We feel his struggles with feeling like an outside and finding his own path. They are universal struggles that we can identify with, even without spidey powers.

One Piece (Anime, 1999-Present)

This anime works because it’s not just a pirate adventure. It’s a crew filled with complex characters with deeply personal backstories that bring them to life.

Their dreams and struggles (Zoro’s promise to his fallen friend, Nami’s search for freedom following captivity, Robin being the last survivor of her people) are rich and detailed, which makes them universal and emotional to everyone, even if you aren’t a pirate.

Oh, But When It Fails…

There are too many examples of when stories fail to deliver the details and emotion. Here are two:

Valerian and the City of a Thousand Planets (2017)

This sci-fi epic looks good, but there’s no character development beyond being “cool” and in space. There’s no story and horrible writing. Don’t even get me started on the dialogue. The entire film fails to deliver emotion, which is why the audience doesn’t care.

The Book of Boba Fett (2021-2022)

Boba Fett is an iconic character with a great backstory from the original Star Wars trilogy, but in this iteration, they keep it superficial. His motivations and personality don’t match his past mystique. It was a letdown from what came before, and that’s a shame. The show was a wasted opportunity.

Don’t waste opportunities in your stories.

Conclusion: Be Specific

Adding specificity in context, location, character (client), and motivation or results makes stories feel real, even if they are set in fantasy locations.
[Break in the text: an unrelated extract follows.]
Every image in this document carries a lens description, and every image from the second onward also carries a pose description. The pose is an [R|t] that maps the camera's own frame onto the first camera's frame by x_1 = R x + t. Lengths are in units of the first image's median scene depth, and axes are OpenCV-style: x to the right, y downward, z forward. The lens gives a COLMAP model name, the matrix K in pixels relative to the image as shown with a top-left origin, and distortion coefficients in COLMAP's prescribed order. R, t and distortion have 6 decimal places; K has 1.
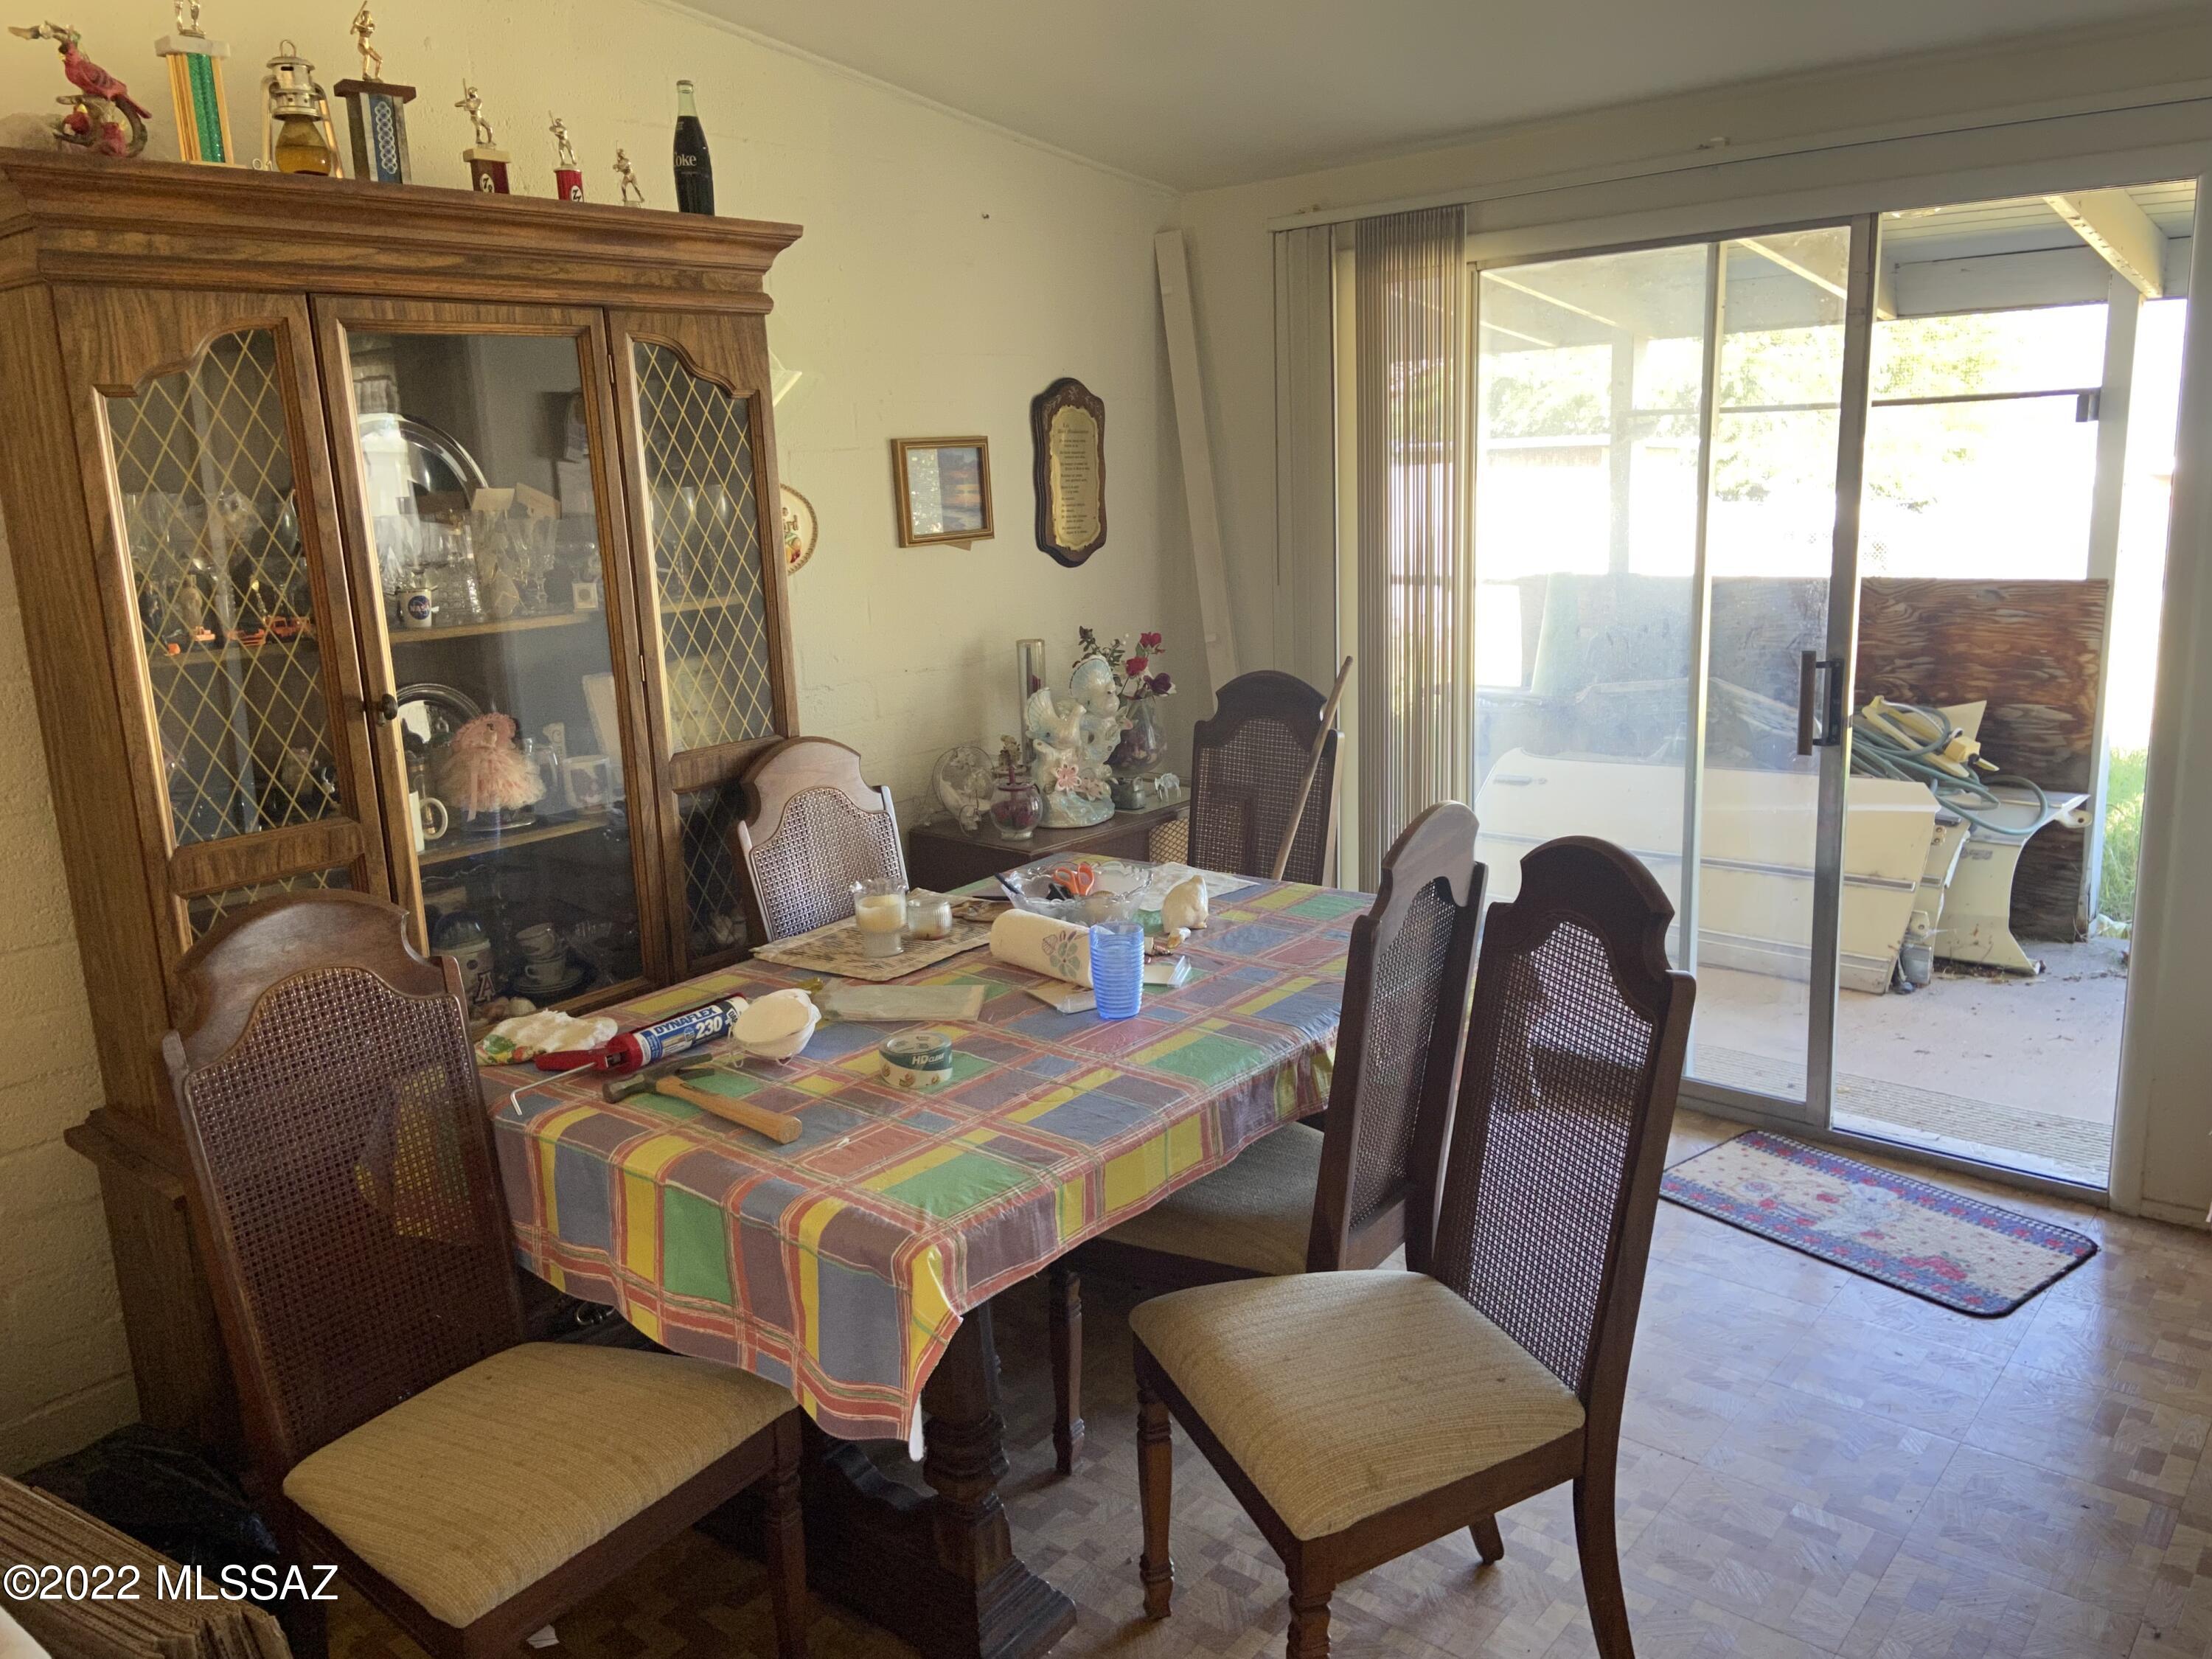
lens RADIAL K [[1686.3, 0, 1118.8], [0, 1686.3, 838.3], [0, 0, 1]] dist [0.109823, -0.114918]
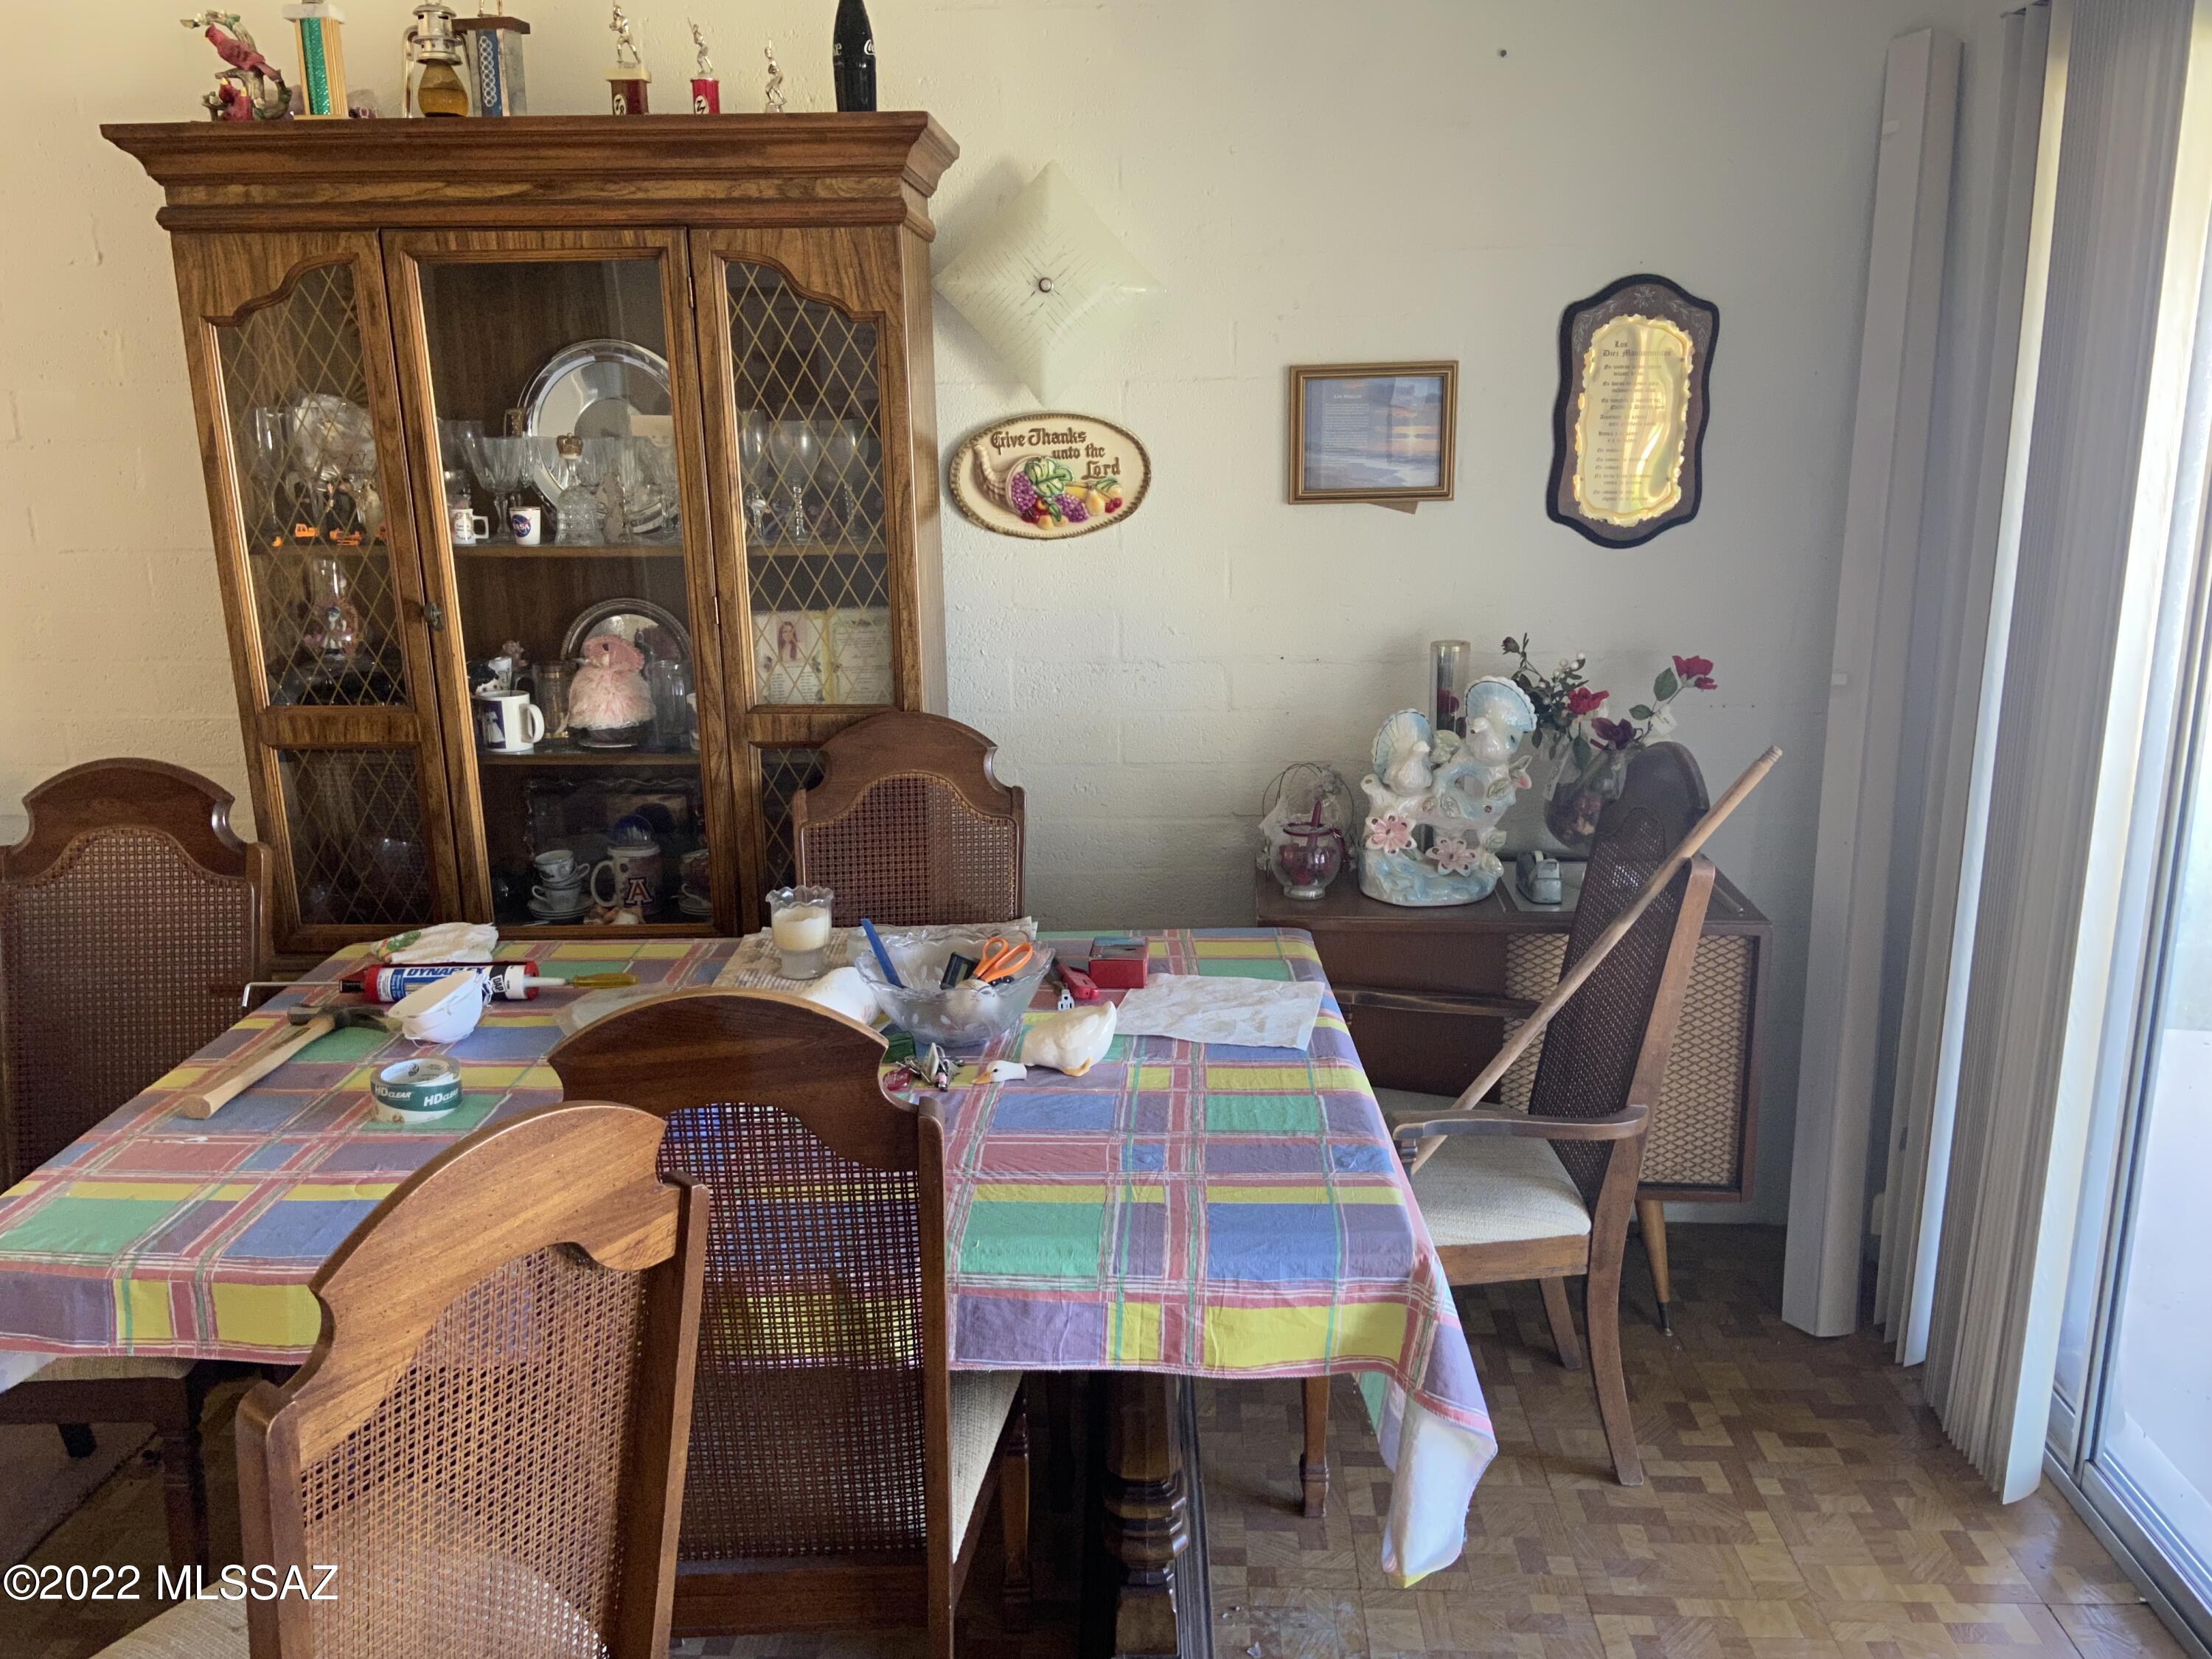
lens RADIAL K [[1686.3, 0, 1103.7], [0, 1686.3, 808.9], [0, 0, 1]] dist [0.109823, -0.114918]
pose [[0.596702, 0.221617, -0.771254, 0.639913], [-0.189479, 0.972843, 0.132947, -0.168054], [0.779772, 0.066807, 0.622489, 0.619015]]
In business, you will have an easier time relating to your audience if you give them real people and details to connect with instead of big ideas and abstract concepts.

Again, people invest in things they care about. Make sure they care about you and your business offerings by sharing stories they can connect with emotionally and personally. Include details. Provide context. Create universal themes through sensory descriptions of a single event.

When stories use concrete details — specific struggles, real places, and vivid emotion — they become more relatable because audiences can connect to the human experience, not just the broad theme.